◆ Record excerpts:
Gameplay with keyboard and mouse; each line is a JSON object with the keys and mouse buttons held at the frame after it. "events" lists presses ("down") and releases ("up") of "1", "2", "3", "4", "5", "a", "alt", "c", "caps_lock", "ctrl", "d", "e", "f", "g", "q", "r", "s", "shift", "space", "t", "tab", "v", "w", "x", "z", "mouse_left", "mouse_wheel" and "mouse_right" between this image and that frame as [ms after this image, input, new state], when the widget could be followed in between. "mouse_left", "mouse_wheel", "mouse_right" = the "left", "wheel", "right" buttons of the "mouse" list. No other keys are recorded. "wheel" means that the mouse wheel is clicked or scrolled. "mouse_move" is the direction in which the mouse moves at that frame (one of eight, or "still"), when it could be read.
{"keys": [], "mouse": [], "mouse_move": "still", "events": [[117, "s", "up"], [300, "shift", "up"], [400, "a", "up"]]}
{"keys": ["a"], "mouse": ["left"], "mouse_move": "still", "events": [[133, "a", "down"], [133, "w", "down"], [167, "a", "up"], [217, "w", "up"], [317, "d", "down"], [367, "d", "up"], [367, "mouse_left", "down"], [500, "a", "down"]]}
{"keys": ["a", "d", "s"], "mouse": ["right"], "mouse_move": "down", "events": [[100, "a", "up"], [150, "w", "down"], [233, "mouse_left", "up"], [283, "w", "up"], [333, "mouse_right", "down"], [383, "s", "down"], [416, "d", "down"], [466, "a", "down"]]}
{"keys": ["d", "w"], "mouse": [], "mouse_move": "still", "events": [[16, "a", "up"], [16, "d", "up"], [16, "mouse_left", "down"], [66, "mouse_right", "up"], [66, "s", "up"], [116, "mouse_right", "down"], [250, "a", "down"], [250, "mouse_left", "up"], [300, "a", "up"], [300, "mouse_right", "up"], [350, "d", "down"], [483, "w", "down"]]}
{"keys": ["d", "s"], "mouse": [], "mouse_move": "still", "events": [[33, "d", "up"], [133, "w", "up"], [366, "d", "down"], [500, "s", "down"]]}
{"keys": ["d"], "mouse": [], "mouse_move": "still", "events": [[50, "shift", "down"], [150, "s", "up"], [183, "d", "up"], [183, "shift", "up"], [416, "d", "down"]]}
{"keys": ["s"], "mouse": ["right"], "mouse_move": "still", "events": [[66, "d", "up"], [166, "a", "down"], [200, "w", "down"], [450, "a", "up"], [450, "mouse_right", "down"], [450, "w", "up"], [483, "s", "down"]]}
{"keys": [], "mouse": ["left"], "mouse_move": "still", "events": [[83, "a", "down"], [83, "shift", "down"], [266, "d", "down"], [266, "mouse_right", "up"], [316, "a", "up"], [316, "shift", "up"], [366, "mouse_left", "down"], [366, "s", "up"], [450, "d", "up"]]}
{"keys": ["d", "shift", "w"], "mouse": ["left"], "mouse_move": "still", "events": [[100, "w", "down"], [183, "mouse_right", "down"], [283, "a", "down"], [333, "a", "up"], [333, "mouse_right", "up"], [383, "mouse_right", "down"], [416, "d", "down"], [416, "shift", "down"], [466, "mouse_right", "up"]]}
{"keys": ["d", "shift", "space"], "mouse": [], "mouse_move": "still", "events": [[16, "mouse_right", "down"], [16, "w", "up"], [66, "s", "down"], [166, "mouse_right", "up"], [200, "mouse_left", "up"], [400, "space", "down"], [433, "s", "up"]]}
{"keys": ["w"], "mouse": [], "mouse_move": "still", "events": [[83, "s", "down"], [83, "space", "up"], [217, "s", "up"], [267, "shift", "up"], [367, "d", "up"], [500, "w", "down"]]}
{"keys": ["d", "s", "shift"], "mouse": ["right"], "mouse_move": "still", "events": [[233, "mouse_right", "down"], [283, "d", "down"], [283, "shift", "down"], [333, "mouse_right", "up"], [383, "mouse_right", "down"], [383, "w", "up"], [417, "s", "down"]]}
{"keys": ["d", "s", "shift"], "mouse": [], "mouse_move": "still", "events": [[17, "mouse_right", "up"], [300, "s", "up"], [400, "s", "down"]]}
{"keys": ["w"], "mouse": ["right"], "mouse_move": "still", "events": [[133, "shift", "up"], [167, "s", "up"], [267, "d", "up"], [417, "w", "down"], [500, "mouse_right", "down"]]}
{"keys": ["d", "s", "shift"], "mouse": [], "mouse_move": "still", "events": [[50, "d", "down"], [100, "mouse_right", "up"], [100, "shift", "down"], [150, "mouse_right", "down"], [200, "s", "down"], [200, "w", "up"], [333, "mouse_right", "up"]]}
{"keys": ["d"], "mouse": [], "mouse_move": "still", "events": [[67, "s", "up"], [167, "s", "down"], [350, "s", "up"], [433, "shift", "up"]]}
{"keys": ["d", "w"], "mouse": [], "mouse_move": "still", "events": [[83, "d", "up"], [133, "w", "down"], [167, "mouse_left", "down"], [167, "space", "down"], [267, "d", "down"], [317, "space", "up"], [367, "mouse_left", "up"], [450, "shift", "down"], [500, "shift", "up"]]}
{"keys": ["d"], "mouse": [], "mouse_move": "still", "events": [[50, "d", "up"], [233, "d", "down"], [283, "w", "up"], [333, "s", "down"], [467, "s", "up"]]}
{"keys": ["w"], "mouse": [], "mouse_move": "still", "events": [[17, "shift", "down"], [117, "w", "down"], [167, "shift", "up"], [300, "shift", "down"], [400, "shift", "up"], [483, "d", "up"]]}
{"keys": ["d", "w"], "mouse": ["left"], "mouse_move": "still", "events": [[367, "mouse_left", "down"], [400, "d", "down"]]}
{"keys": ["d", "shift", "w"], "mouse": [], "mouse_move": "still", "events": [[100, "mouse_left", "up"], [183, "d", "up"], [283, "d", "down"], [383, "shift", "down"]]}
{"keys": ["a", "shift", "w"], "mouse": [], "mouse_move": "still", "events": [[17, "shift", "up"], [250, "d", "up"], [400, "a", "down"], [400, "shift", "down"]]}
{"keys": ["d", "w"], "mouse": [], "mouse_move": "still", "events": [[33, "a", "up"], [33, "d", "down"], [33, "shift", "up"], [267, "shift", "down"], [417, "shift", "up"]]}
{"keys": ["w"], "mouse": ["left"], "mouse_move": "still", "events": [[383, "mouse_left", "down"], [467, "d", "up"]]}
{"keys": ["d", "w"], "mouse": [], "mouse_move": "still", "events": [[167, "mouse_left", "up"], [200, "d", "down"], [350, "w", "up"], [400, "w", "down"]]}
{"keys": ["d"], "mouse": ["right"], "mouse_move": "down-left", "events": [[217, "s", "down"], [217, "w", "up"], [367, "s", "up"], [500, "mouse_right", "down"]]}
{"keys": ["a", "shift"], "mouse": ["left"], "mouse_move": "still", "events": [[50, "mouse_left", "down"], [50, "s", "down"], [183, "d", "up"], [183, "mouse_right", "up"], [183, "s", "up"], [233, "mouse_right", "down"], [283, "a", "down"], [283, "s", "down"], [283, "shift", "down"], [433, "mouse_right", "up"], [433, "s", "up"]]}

◆ Description of the task: Transcribe every record above exactly.

◆ Exercise output:
Gameplay with keyboard and mouse; each line is a JSON object with the keys and mouse buttons held at the frame after it. "events" lists presses ("down") and releases ("up") of "1", "2", "3", "4", "5", "a", "alt", "c", "caps_lock", "ctrl", "d", "e", "f", "g", "q", "r", "s", "shift", "space", "t", "tab", "v", "w", "x", "z", "mouse_left", "mouse_wheel" and "mouse_right" between this image and that frame as [ms after this image, input, new state], when the widget could be followed in between. "mouse_left", "mouse_wheel", "mouse_right" = the "left", "wheel", "right" buttons of the "mouse" list. No other keys are recorded. "wheel" means that the mouse wheel is clicked or scrolled. "mouse_move" is the direction in which the mouse moves at that frame (one of eight, or "still"), when it could be read.
{"keys": [], "mouse": [], "mouse_move": "still", "events": [[117, "s", "up"], [300, "shift", "up"], [400, "a", "up"]]}
{"keys": ["a"], "mouse": ["left"], "mouse_move": "still", "events": [[133, "a", "down"], [133, "w", "down"], [167, "a", "up"], [217, "w", "up"], [317, "d", "down"], [367, "d", "up"], [367, "mouse_left", "down"], [500, "a", "down"]]}
{"keys": ["a", "d", "s"], "mouse": ["right"], "mouse_move": "down", "events": [[100, "a", "up"], [150, "w", "down"], [233, "mouse_left", "up"], [283, "w", "up"], [333, "mouse_right", "down"], [383, "s", "down"], [416, "d", "down"], [466, "a", "down"]]}
{"keys": ["d", "w"], "mouse": [], "mouse_move": "still", "events": [[16, "a", "up"], [16, "d", "up"], [16, "mouse_left", "down"], [66, "mouse_right", "up"], [66, "s", "up"], [116, "mouse_right", "down"], [250, "a", "down"], [250, "mouse_left", "up"], [300, "a", "up"], [300, "mouse_right", "up"], [350, "d", "down"], [483, "w", "down"]]}
{"keys": ["d", "s"], "mouse": [], "mouse_move": "still", "events": [[33, "d", "up"], [133, "w", "up"], [366, "d", "down"], [500, "s", "down"]]}
{"keys": ["d"], "mouse": [], "mouse_move": "still", "events": [[50, "shift", "down"], [150, "s", "up"], [183, "d", "up"], [183, "shift", "up"], [416, "d", "down"]]}
{"keys": ["s"], "mouse": ["right"], "mouse_move": "still", "events": [[66, "d", "up"], [166, "a", "down"], [200, "w", "down"], [450, "a", "up"], [450, "mouse_right", "down"], [450, "w", "up"], [483, "s", "down"]]}
{"keys": [], "mouse": ["left"], "mouse_move": "still", "events": [[83, "a", "down"], [83, "shift", "down"], [266, "d", "down"], [266, "mouse_right", "up"], [316, "a", "up"], [316, "shift", "up"], [366, "mouse_left", "down"], [366, "s", "up"], [450, "d", "up"]]}
{"keys": ["d", "shift", "w"], "mouse": ["left"], "mouse_move": "still", "events": [[100, "w", "down"], [183, "mouse_right", "down"], [283, "a", "down"], [333, "a", "up"], [333, "mouse_right", "up"], [383, "mouse_right", "down"], [416, "d", "down"], [416, "shift", "down"], [466, "mouse_right", "up"]]}
{"keys": ["d", "shift", "space"], "mouse": [], "mouse_move": "still", "events": [[16, "mouse_right", "down"], [16, "w", "up"], [66, "s", "down"], [166, "mouse_right", "up"], [200, "mouse_left", "up"], [400, "space", "down"], [433, "s", "up"]]}
{"keys": ["w"], "mouse": [], "mouse_move": "still", "events": [[83, "s", "down"], [83, "space", "up"], [217, "s", "up"], [267, "shift", "up"], [367, "d", "up"], [500, "w", "down"]]}
{"keys": ["d", "s", "shift"], "mouse": ["right"], "mouse_move": "still", "events": [[233, "mouse_right", "down"], [283, "d", "down"], [283, "shift", "down"], [333, "mouse_right", "up"], [383, "mouse_right", "down"], [383, "w", "up"], [417, "s", "down"]]}
{"keys": ["d", "s", "shift"], "mouse": [], "mouse_move": "still", "events": [[17, "mouse_right", "up"], [300, "s", "up"], [400, "s", "down"]]}
{"keys": ["w"], "mouse": ["right"], "mouse_move": "still", "events": [[133, "shift", "up"], [167, "s", "up"], [267, "d", "up"], [417, "w", "down"], [500, "mouse_right", "down"]]}
{"keys": ["d", "s", "shift"], "mouse": [], "mouse_move": "still", "events": [[50, "d", "down"], [100, "mouse_right", "up"], [100, "shift", "down"], [150, "mouse_right", "down"], [200, "s", "down"], [200, "w", "up"], [333, "mouse_right", "up"]]}
{"keys": ["d"], "mouse": [], "mouse_move": "still", "events": [[67, "s", "up"], [167, "s", "down"], [350, "s", "up"], [433, "shift", "up"]]}
{"keys": ["d", "w"], "mouse": [], "mouse_move": "still", "events": [[83, "d", "up"], [133, "w", "down"], [167, "mouse_left", "down"], [167, "space", "down"], [267, "d", "down"], [317, "space", "up"], [367, "mouse_left", "up"], [450, "shift", "down"], [500, "shift", "up"]]}
{"keys": ["d"], "mouse": [], "mouse_move": "still", "events": [[50, "d", "up"], [233, "d", "down"], [283, "w", "up"], [333, "s", "down"], [467, "s", "up"]]}
{"keys": ["w"], "mouse": [], "mouse_move": "still", "events": [[17, "shift", "down"], [117, "w", "down"], [167, "shift", "up"], [300, "shift", "down"], [400, "shift", "up"], [483, "d", "up"]]}
{"keys": ["d", "w"], "mouse": ["left"], "mouse_move": "still", "events": [[367, "mouse_left", "down"], [400, "d", "down"]]}
{"keys": ["d", "shift", "w"], "mouse": [], "mouse_move": "still", "events": [[100, "mouse_left", "up"], [183, "d", "up"], [283, "d", "down"], [383, "shift", "down"]]}
{"keys": ["a", "shift", "w"], "mouse": [], "mouse_move": "still", "events": [[17, "shift", "up"], [250, "d", "up"], [400, "a", "down"], [400, "shift", "down"]]}
{"keys": ["d", "w"], "mouse": [], "mouse_move": "still", "events": [[33, "a", "up"], [33, "d", "down"], [33, "shift", "up"], [267, "shift", "down"], [417, "shift", "up"]]}
{"keys": ["w"], "mouse": ["left"], "mouse_move": "still", "events": [[383, "mouse_left", "down"], [467, "d", "up"]]}
{"keys": ["d", "w"], "mouse": [], "mouse_move": "still", "events": [[167, "mouse_left", "up"], [200, "d", "down"], [350, "w", "up"], [400, "w", "down"]]}
{"keys": ["d"], "mouse": ["right"], "mouse_move": "down-left", "events": [[217, "s", "down"], [217, "w", "up"], [367, "s", "up"], [500, "mouse_right", "down"]]}
{"keys": ["a", "shift"], "mouse": ["left"], "mouse_move": "still", "events": [[50, "mouse_left", "down"], [50, "s", "down"], [183, "d", "up"], [183, "mouse_right", "up"], [183, "s", "up"], [233, "mouse_right", "down"], [283, "a", "down"], [283, "s", "down"], [283, "shift", "down"], [433, "mouse_right", "up"], [433, "s", "up"]]}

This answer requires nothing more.